Inventário reúne histórias e tradições de ribeirinhos às margens do São Francisco

Raquel Ramos - Hoje em Dia
24/10/2015 às 09:50.
Atualizado em 17/11/2021 às 02:12
 (Leandro Saadi)

(Leandro Saadi)

A grandeza do rio São Francisco não está apenas no volume d’água. Às margens dos seus quase 3 mil quilômetros de extensão vivem tradicionais comunidades que resistem ao tempo, mantendo antigos costumes, histórias e simbologias de extremo valor cultural. Parte dessa riqueza imaterial foi reunida em um inventário sobre o Velho Chico, idealizado pelo Instituto Estadual do Patrimônio Histórico e Artístico de Minas Gerais (Iepha-MG).

O trabalho começou em 2012 com o objetivo de percorrer toda a extensão do rio em Minas – da fronteira com a Bahia à divisa com São Paulo. “Não tivemos condições de fazer todo esse percurso de uma só vez e escolhemos apenas a parte navegável”, destaca a diretora de proteção e memória do Iepha, Françoise Jean. Foram contemplados 17 municípios, de Pirapora a Manga, no Norte do Estado.

Os pesquisadores descobriram heranças culturais de povos ribeirinhos, quilombolas e indígenas. “Eles vivem uma relação de simbiose com o meio ambiente. Toda a existência está atrelada às variações do São Francisco”, diz Françoise. Na cheia, se dedicam à pesca artesanal. Na vazante, plantam nas áreas secas.

Outros trabalhos seguem o ritmo da natureza e os princípios deixados por gerações anteriores. “Em algumas comunidades só se esculpe a madeira para fabricação de um barco nos meses que não têm a letra r (maio a agosto)”, exemplifica a diretora do Iepha.
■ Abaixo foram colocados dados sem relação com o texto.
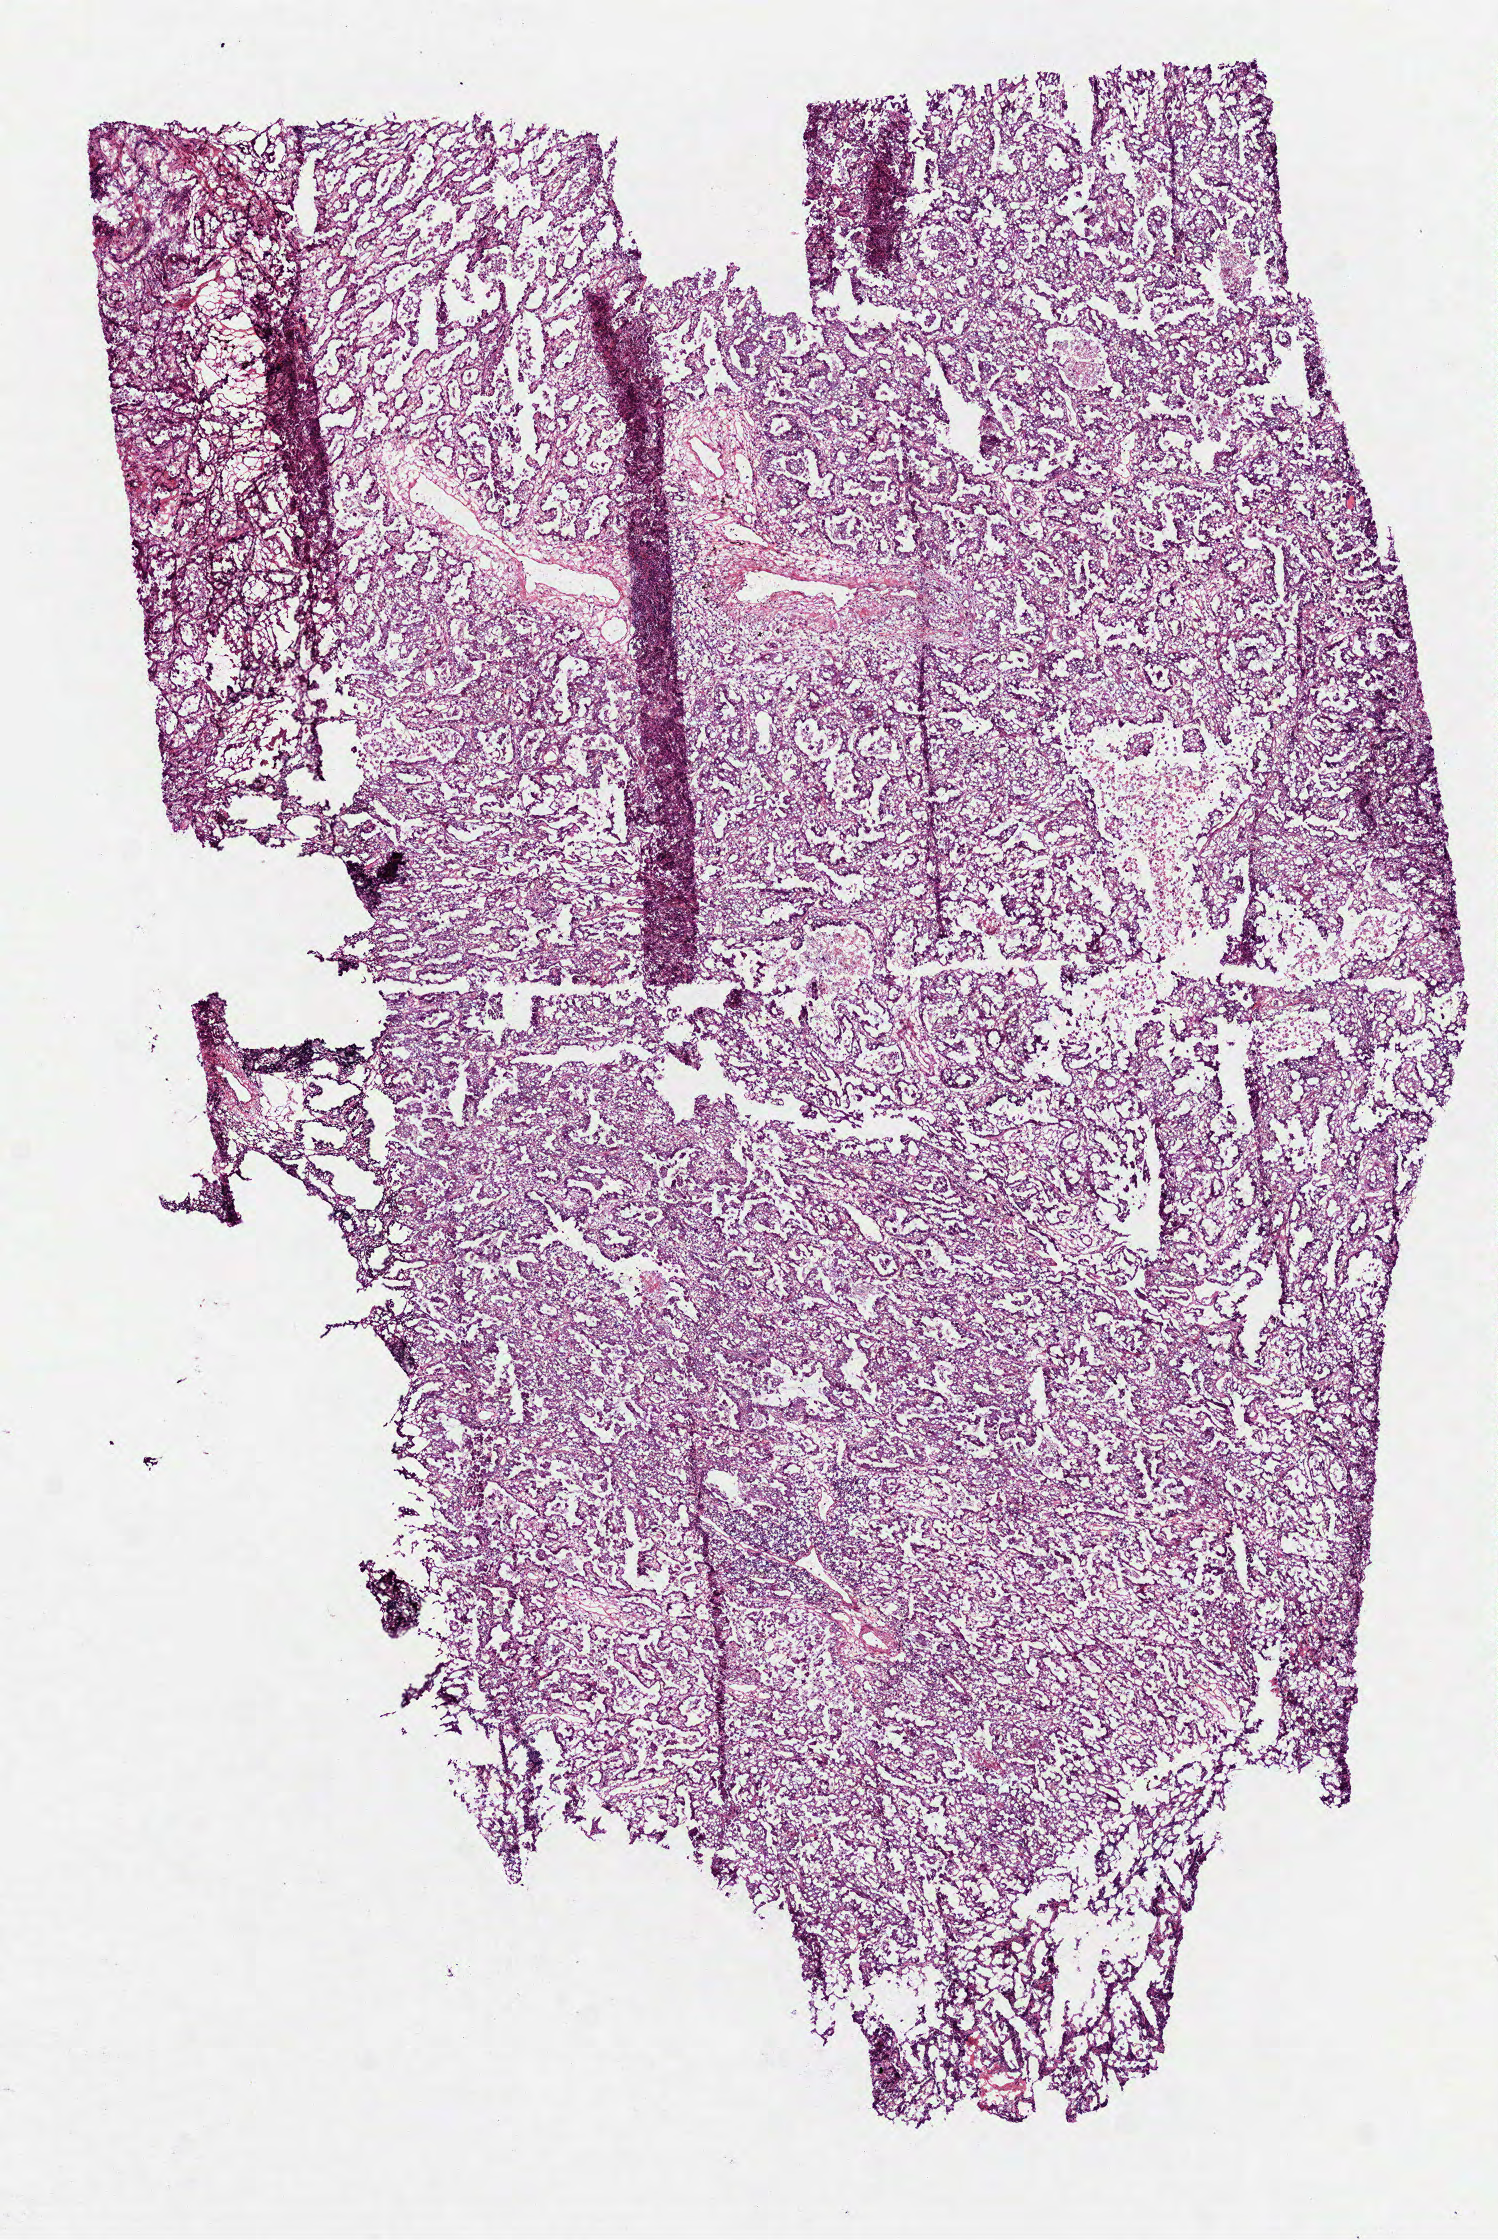
H&E whole-slide image, whole scanned area (about 6.0 x 9.0 mm) shown as a low-resolution overview; frozen section from the bottom of the tissue portion; sample: primary tumour, lung. Patient: female, age at initial diagnosis 62 years. Composition of this section per pathologist review: tumour cells 77%, tumour nuclei 70%, normal cells 5%, stromal cells 10%, necrosis 8%.
Histologic diagnosis: Bronchiolo-alveolar carcinoma, non-mucinous (upper lobe, lung). AJCC pathologic stage: IB (6th edition). TNM: T2 N0 M0.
Neste período, segundo a tradição, a madeira não apodrece ou dá cupim. E o corte das árvores é feito apenas quando há “um quarto de lua”
 
Religião

A fé de quem vive à beira do Velho Chico tem influências do catolicismo e das culturas indígena e africana. A reza da chuva – herdada dos índios – é feita com cantos gregorianos. A dança de maior representatividade, segundo Françoise, é o batuque, de origem africana. “É nesse ritmo que acontecem muitos festejos católicos”.

Além disso, ainda estão vivos na memória dessas comunidades os antigos causos e lendas, como a do Caboclo d’água, criatura de aparência monstruosa que atormenta pescadores e derruba embarcações.

Ameaça

Toda essa cultura que sobrevive ao passar dos anos corre risco de desaparecer. O conflito fundiário é a principal ameaça, afirma Françoise. “Registramos todo esse patrimônio, que está sendo consolidado em um inventário. Em 2016, queremos pensar em medidas de salvaguarda para proteger a existência dessa riqueza que nos impressionou”.

E os planos vão além. Os vales do Jequitinhonha, Mucuri e Rio Doce, ainda muito desconhecidos, podem ser tema de futuras pesquisas.

De amanhã até 2 de novembro, haverá na Praça da Liberdade uma exposição sobre os bens culturais registrados pelo Iepha; outros eventos sobre o tema acontecem nos espaços que fazem parte do Circuito Cultural.